RE: Offer4 May 2025 15:36
Bob
The conditions are not too onerous and should be well in hand.
I disagree with your timescale will be considerably quicker.
“Possible offer from Sidara and pre-conditions to an Offer being made
Following discussions between Wood and Sidara, the Board of Wood has now received a holistic non-binding conditional proposal for Wood, comprising:
· a possible offer from Sidara of 35 pence per Wood share in cash to acquire the entire issued and to be issued share capital of the Company;
· a capital injection of $450 million from Sidara to Wood, as detailed below; and
· Wood seeking an extension of, and certain other amendments to, its existing committed debt facilities (the "Debt Modifications").
Sidara has confirmed that it has made significant progress with its due diligence on Wood, including in relation to its review of the points raised in the independent review commissioned by Wood.

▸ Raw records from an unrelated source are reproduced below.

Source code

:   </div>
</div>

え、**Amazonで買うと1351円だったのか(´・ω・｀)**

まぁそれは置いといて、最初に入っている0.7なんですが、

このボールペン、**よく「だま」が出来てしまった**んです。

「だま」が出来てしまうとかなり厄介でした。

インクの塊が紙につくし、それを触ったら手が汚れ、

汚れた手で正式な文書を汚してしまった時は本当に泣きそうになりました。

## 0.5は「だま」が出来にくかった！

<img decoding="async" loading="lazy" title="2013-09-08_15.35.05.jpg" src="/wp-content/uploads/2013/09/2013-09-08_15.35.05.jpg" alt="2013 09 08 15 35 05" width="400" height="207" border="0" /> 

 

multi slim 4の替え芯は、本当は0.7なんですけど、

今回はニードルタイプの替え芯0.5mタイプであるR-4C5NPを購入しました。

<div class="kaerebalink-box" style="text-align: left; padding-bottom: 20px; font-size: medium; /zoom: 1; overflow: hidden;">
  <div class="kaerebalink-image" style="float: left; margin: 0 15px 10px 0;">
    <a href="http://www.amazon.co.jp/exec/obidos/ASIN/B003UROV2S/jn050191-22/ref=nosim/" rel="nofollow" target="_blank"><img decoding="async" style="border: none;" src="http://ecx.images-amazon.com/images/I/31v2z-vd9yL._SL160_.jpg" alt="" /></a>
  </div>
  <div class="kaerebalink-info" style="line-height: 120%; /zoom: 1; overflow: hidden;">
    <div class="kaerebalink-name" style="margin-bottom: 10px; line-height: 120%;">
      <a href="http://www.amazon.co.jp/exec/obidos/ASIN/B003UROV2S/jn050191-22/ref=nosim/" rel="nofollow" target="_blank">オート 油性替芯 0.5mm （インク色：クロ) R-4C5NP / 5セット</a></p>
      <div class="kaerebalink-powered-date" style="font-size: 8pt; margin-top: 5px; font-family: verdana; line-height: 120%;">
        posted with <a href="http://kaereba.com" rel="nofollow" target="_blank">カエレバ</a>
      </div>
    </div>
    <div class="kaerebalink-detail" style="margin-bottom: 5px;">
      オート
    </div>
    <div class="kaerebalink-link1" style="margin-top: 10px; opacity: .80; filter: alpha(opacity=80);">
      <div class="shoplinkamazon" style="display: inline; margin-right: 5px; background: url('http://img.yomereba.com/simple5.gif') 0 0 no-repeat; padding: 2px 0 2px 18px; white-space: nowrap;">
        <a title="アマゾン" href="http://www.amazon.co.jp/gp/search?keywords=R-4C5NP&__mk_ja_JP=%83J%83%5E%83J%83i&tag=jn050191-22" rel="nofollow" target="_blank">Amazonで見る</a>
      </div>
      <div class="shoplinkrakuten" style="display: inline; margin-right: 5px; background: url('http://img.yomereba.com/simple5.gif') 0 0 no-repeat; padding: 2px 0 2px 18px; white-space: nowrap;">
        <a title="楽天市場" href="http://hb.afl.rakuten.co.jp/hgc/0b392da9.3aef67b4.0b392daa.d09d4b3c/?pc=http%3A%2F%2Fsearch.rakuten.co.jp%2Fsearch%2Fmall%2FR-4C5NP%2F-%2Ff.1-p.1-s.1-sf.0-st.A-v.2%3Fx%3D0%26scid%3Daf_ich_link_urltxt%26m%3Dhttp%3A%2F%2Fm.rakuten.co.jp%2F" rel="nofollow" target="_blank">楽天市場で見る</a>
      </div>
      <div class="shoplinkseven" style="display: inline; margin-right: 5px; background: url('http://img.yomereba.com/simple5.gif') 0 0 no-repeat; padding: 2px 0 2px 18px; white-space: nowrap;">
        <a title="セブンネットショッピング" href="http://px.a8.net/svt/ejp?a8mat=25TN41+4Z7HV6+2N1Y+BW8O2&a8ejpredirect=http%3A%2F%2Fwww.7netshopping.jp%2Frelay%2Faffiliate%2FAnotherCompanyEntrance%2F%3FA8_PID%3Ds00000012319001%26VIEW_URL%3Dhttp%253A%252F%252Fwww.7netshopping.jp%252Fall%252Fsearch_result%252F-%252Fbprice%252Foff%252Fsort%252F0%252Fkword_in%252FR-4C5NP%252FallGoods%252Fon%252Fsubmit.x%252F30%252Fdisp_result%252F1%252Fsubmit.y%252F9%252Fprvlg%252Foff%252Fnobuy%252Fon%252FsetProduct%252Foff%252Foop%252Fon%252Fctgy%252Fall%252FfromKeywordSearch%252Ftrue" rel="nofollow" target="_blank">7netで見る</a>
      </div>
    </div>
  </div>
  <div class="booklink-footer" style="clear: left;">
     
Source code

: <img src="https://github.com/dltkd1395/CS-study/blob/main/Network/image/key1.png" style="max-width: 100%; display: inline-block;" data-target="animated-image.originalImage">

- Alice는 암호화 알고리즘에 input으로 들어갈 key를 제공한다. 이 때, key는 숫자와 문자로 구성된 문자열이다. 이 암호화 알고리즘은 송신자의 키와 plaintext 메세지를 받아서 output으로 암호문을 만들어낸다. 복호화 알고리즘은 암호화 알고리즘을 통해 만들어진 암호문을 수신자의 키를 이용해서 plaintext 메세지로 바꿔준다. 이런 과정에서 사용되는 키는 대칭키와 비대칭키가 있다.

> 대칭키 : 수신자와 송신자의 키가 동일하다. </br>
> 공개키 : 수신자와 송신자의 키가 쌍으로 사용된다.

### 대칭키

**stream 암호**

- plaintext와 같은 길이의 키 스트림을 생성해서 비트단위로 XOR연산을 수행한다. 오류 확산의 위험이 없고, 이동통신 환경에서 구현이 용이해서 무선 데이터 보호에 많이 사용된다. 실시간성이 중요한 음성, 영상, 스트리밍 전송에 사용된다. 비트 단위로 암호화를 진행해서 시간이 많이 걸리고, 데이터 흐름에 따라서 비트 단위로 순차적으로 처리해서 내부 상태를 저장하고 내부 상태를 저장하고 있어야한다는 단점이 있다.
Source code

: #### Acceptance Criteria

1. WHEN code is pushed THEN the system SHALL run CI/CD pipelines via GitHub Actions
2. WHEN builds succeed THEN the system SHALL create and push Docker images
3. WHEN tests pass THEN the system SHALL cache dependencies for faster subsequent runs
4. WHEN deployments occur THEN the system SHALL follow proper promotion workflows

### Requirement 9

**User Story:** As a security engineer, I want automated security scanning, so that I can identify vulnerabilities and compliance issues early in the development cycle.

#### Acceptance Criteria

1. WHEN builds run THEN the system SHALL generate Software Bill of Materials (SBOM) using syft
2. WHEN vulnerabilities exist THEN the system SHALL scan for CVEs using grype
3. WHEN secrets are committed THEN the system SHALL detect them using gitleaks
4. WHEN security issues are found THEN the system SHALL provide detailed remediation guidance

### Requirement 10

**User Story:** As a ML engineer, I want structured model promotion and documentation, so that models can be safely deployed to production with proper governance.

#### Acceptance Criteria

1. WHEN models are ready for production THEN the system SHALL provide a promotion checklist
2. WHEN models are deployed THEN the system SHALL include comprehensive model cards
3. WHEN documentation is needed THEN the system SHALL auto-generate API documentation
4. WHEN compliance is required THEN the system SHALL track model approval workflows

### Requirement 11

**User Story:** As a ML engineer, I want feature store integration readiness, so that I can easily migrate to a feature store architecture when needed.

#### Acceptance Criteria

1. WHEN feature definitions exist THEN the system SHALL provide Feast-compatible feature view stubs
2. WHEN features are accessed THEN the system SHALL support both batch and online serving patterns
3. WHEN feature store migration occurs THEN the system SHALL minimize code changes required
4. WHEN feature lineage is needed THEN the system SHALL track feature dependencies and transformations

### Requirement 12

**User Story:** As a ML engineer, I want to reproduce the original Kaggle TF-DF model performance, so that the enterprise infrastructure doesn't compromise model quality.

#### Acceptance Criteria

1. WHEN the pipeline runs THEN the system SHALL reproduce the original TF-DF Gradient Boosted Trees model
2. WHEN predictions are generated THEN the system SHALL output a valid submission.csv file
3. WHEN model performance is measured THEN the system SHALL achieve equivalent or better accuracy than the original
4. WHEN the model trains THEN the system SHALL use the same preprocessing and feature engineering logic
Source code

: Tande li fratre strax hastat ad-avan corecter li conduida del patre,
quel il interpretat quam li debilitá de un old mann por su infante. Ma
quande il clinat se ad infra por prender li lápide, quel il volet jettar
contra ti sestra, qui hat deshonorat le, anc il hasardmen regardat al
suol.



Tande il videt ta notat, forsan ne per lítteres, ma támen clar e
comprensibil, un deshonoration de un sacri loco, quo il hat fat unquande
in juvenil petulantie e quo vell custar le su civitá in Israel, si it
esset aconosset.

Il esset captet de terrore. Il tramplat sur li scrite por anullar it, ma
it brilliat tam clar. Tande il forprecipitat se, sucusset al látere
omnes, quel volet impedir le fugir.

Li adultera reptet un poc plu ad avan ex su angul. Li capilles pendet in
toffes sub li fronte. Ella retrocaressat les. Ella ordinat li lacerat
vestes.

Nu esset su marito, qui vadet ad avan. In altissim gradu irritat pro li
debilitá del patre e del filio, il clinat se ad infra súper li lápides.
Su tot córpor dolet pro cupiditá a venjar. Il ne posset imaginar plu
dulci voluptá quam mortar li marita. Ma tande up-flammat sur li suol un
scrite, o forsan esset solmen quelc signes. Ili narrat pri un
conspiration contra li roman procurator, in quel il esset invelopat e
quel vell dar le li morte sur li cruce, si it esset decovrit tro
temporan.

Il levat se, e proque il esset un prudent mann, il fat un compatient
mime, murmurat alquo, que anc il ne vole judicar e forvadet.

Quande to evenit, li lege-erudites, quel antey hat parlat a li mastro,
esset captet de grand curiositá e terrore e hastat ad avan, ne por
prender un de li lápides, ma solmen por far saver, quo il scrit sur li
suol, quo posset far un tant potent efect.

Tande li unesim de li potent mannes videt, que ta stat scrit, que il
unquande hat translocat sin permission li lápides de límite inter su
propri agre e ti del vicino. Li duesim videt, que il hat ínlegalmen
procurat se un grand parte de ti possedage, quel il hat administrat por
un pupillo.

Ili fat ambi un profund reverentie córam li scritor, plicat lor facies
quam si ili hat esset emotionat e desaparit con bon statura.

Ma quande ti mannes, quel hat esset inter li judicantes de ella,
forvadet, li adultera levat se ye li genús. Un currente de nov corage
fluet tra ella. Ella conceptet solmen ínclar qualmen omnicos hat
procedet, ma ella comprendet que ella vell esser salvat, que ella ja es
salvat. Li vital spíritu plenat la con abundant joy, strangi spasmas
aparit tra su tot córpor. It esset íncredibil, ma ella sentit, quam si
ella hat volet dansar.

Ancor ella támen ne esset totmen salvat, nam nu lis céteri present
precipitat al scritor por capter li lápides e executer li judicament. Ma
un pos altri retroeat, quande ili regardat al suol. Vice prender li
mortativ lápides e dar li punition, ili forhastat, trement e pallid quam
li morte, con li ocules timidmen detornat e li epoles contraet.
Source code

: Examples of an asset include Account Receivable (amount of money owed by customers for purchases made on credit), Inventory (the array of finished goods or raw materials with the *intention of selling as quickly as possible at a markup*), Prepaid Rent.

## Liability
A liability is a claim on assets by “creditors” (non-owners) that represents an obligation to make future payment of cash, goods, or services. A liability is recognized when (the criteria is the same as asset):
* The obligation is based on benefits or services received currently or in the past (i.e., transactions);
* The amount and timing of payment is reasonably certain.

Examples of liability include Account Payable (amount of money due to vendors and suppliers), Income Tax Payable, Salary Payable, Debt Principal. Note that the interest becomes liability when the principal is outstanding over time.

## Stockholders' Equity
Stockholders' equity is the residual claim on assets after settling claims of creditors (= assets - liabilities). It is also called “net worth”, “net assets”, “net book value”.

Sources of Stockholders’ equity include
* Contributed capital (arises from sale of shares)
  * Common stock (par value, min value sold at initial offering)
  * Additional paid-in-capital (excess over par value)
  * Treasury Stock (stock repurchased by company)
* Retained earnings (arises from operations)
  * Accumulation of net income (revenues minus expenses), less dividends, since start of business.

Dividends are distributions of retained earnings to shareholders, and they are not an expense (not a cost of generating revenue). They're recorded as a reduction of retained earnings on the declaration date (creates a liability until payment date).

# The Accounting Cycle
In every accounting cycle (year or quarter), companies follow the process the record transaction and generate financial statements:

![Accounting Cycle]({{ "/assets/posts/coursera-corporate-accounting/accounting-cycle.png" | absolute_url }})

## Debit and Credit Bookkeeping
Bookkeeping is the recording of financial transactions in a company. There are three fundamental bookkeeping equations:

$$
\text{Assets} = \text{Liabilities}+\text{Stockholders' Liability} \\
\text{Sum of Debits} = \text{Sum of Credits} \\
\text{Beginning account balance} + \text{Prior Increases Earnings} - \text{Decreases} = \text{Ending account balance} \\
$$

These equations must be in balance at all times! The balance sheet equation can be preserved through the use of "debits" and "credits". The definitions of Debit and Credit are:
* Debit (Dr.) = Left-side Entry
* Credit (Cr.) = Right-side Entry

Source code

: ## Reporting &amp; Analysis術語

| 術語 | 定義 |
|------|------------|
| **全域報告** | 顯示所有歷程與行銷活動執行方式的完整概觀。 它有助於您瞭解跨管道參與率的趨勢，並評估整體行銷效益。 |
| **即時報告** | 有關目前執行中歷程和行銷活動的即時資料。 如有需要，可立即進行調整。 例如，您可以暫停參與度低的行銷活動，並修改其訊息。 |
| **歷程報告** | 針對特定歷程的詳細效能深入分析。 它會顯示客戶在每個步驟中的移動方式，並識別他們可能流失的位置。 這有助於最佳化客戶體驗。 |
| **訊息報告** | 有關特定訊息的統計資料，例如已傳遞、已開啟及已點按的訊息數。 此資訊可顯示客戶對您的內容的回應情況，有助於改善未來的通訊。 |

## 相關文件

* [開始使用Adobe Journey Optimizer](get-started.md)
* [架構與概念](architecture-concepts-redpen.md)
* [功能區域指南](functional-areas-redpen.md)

The announcement by Sidara of any firm offer for Wood under Rule 2.7 of the Code (an "Offer") is subject to the satisfaction or waiver of certain pre-conditions, including:
a) legally binding agreement(s) in a form satisfactory to Sidara being entered into in respect of the Debt Modifications and the Sidara Liquidity Arrangements (as defined below);
b) the publication of Wood's audited accounts for the financial year ended 31 December 2024;
c) the unanimous recommendation of such Offer by the Wood Board of Directors and irrevocable undertakings from such directors who hold Wood shares to vote in favour of the Offer;
d) completion of Sidara's due diligence; and
e) final approval of the Sidara Board of Directors.
Sidara has confirmed to the Board of Wood that, if the Offer is made, it intends to commit to Wood that it will take all required, necessary or advisable steps to satisfy all antitrust and regulatory conditions to the Offer, subject to certain limited carve-outs in the case of regulatory approvals.”